On the hacker forum, a screenshot of the decryptor was uploaded.
However, it’s obvious from the screenshot that this decryptor is just for files related to the Kaseya assault, not a master operator key for all REvil operations. Emsisoft CTA and ransomware specialist Fabian Wosar both verified this.
79CD20FCE73EE1B81A433812C156281A04C92255E0D708BB9F0B1F1CB9130635 is the REvil hardcoded operator public key. F7F020C8BBD612F8966EFB9AC91DA4D10D78D1EF4B649E61C2B9ADA3FCC2C853 is the public key generated by the leaked key. As a result, the key that has been disclosed is not the operator’s private key.
August 11, 2021 — Fabian Wosar (@fwosar)
Flashpoint, another security company, verified that they could recover data encrypted by the REvil ransomware assault.

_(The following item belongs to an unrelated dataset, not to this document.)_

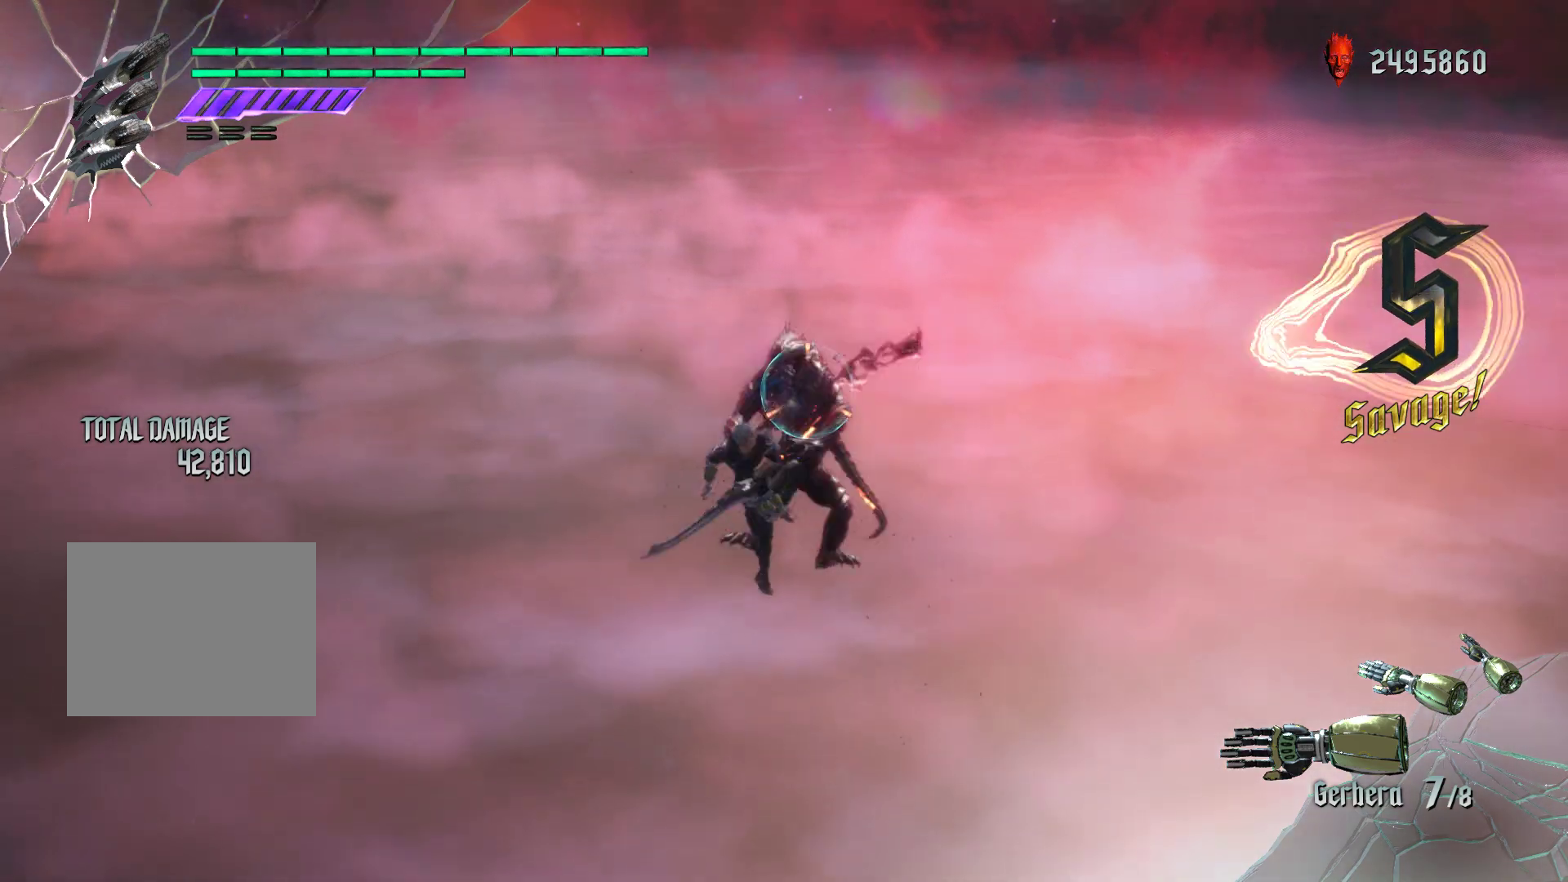
{"buttons": ["X", "R1"], "left_stick": "center", "events": [[217, "X", "down"]]}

Why the key was released on a hacker forum is still unknown. According to BleepingComputer, though, the poster is more likely to be associated with REvil than a victim.
Regardless, this is the first opportunity for independent researchers and others untouched by the whole REvil-Kaseya saga to examine Kasyea’s universal decryptor. The image was uploaded to a Github repository, which you may access here.
In the news: An unofficial fix for the Windows PetitPotam vulnerability has been released.
When he’s not writing/editing/shooting/hosting all things tech, he streams himself racing virtual automobiles. Yadullah may be reached at [email protected], or you can follow him on Instagram or Twitter.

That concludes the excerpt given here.